The U.S. Attorney's Office decided earlier this year not to press charges against the officers: Robert McDonnell Jr., Thomas Tolstoy, and brothers Jeffrey and Richard Cujdik.
After a separate Internal Affairs investigation, Police Commissioner Charles Ramsey in May decided to fire Jeff Cujdik for allegedly giving gifts to an informant and then lying about it. Ramsey suspended the other three officers.
But McNesby said yesterday that all four cops had been "absolved entirely. The claims made by Laker and Ruderman simply did not hold up."
The union president said the two reporters had paid utility bills and provided diapers to sources who were quoted in the "Tainted Justice" series.
McNesby declined to identify his source, or say whether he had seen any evidence to support the allegations. But he criticized the Daily News and its parent company, which also owns the Inquirer and Philly.com, for not looking into them.
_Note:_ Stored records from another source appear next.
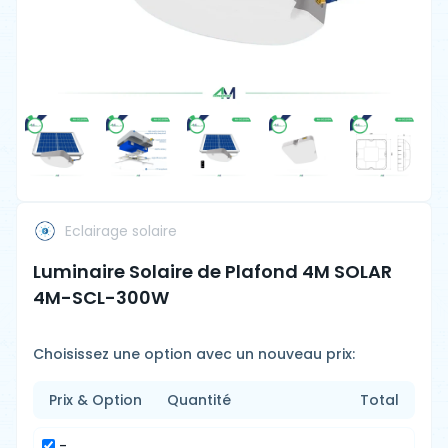
Eclairage solaire
Luminaire Solaire de Plafond 4M SOLAR
4M-SCL-300W
Choisissez une option avec un nouveau prix:
Prix & Option
Quantité
Total
-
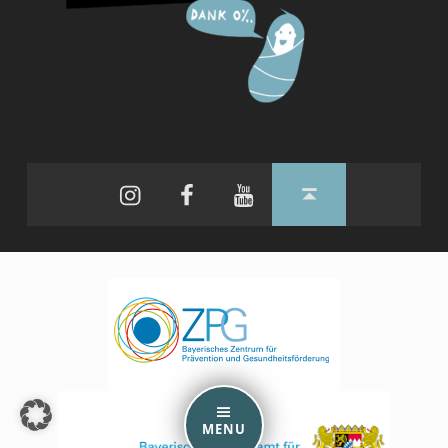
Instagram
Facebook
YouTube
Back to top ↑
MENU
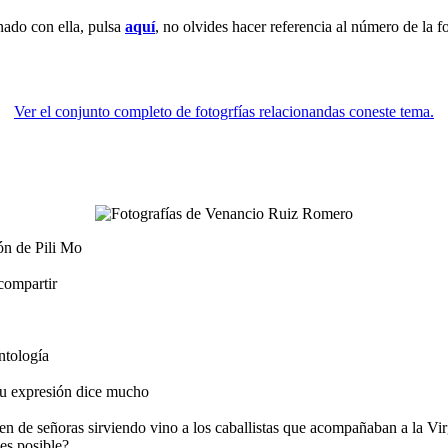
nado con ella, pulsa
aquí
, no olvides hacer referencia al número de la f
Ver el conjunto completo de fotogrfías relacionandas coneste tema.
ón de Pili Mo
compartir
ntología
su expresión dice mucho
 de señoras sirviendo vino a los caballistas que acompañaban a la Virg
es posible?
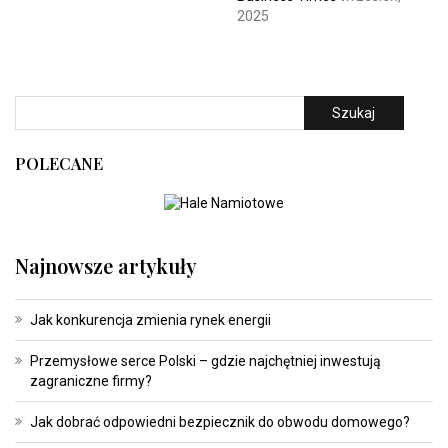
2025
Szukaj
POLECANE
Najnowsze artykuły
Jak konkurencja zmienia rynek energii
Przemysłowe serce Polski – gdzie najchętniej inwestują
zagraniczne firmy?
Jak dobrać odpowiedni bezpiecznik do obwodu domowego?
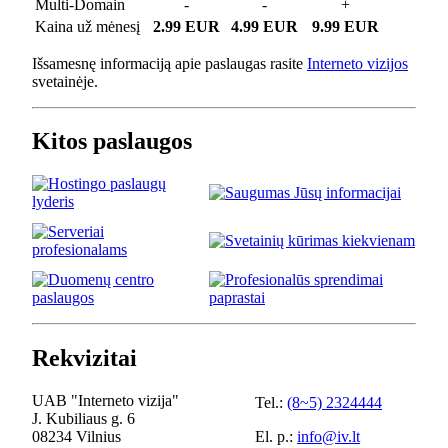
Multi-Domain
-
-
+
Kaina už mėnesį
2.99 EUR
4.99 EUR
9.99 EUR
Išsamesnę informaciją apie paslaugas rasite
Interneto vizijos
svetainėje.
Kitos paslaugos
Rekvizitai
UAB "Interneto vizija"
Tel.:
(8~5) 2324444
J. Kubiliaus g. 6
08234 Vilnius
El. p.:
info@iv.lt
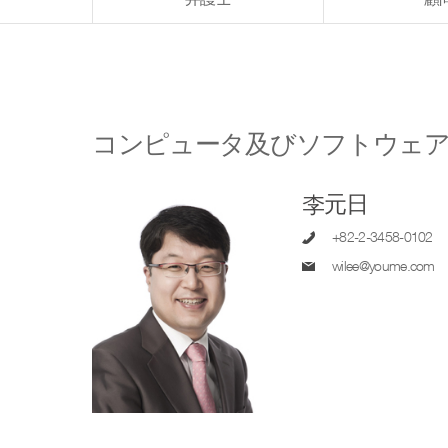
コンピュータ及びソフトウェ
李元日
+82-2-3458-0102
wilee@youme.com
"We do not know whether or not the claims made against the two are true," he said. "The only way to make that determination is to shine much-needed sunlight on the matter."
McNesby said the Daily News and Inquirer should investigate.
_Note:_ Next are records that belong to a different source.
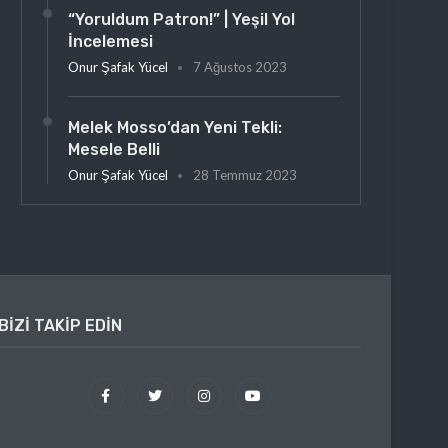
“Yoruldum Patron!” | Yeşil Yol
İncelemesi
Onur Şafak Yücel
7 Ağustos 2023
Melek Mosso’dan Yeni Tekli:
Mesele Belli
Onur Şafak Yücel
28 Temmuz 2023
BIZI TAKIP EDIN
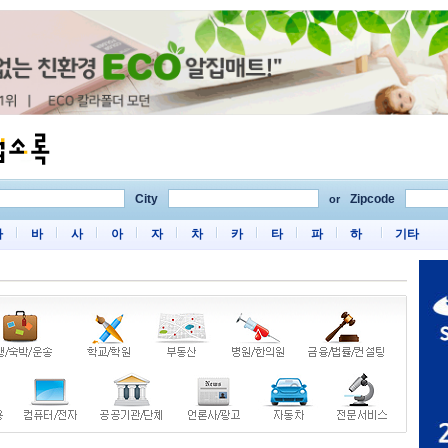
City
Zipcode
or
마
바
사
아
자
차
카
타
파
하
기타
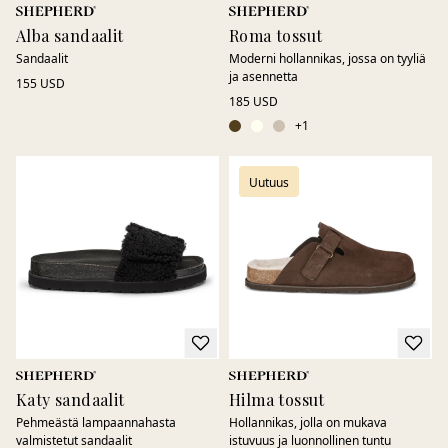
Alba sandaalit
Roma tossut
Sandaalit
Moderni hollannikas, jossa on tyyliä
ja asennetta
155 USD
185 USD
+
1
Uutuus
Katy sandaalit
Hilma tossut
Pehmeästä lampaannahasta
Hollannikas, jolla on mukava
valmistetut sandaalit
istuvuus ja luonnollinen tuntu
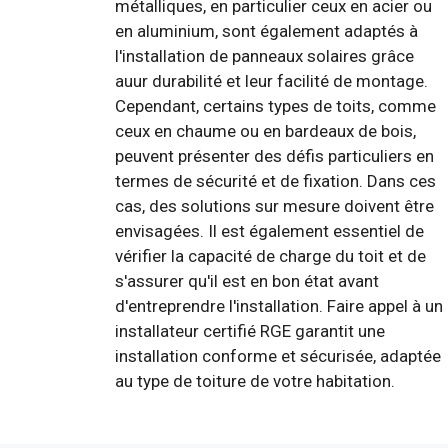
métalliques, en particulier ceux en acier ou
en aluminium, sont également adaptés à
l'installation de panneaux solaires grâce
auur durabilité et leur facilité de montage.
Cependant, certains types de toits, comme
ceux en chaume ou en bardeaux de bois,
peuvent présenter des défis particuliers en
termes de sécurité et de fixation. Dans ces
cas, des solutions sur mesure doivent être
envisagées. Il est également essentiel de
vérifier la capacité de charge du toit et de
s'assurer qu'il est en bon état avant
d'entreprendre l'installation. Faire appel à un
installateur certifié RGE garantit une
installation conforme et sécurisée, adaptée
au type de toiture de votre habitation.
The news conference came a day after a blog post on the website BigTrial.net first mentioned the allegations.
Ramsey, meanwhile, said the claims against Laker and Ruderman could affect the disciplinary action he took against the narcotics cops.
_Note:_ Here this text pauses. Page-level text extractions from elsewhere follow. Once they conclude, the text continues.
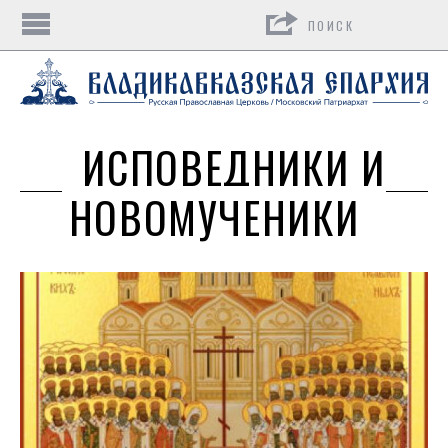
Поиск
ИСПОВЕДНИКИ И
НОВОМУЧЕНИКИ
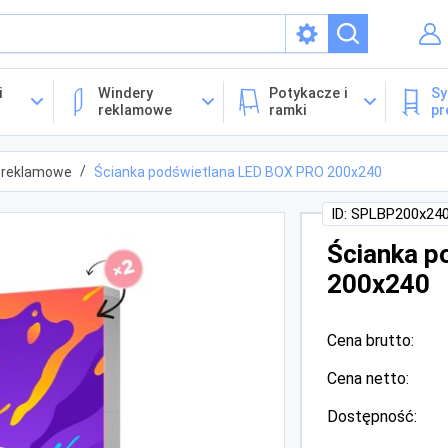
isach
i
Windery
Potykacze i
Sy
reklamowe
ramki
pr
 reklamowe
Ścianka podświetlana LED BOX PRO 200x240
ID: SPLBP200x24
Ścianka p
200x240
Cena brutto:
Cena netto:
Dostępność:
"It's of great concern to me, and I think it should be of great concern to anybody interested in fair and objective reporting," he said.
H.F. "Gerry" Lenfest, owner and interim publisher of the Daily News and Inquirer, issued a statement that read:
"In a press conference yesterday, and in an earlier letter to his membership, Fraternal Order of Police President John McNesby alleged that 'sound evidence' exists that Daily News reporters Barbara Laker and Wendy Ruderman were unethical in their reporting of the Pulitzer Prize-winning series 'Tainted Justice.'
"These ethical lapses, he alleged, included buying diapers, food and paying utility bills for sources.
"Mr. McNesby also suggested that these allegations were being 'buried.' He called upon our newspapers to investigate them.
"Our company does not take allegations of unethical behavior lightly and I can assure Mr. McNesby that if such 'sound evidence' exists, we will pursue it.
"In the case of 'Tainted Justice,' the sound evidence of police misconduct consisted of interviews with dozens of victims of a rogue narcotics squad, each of whom, independent of the others, told the same stories of police abuse and theft.
"We stand behind the work of our reporters and have seen no 'sound evidence' that their work was anything but thorough, accurate and ethical."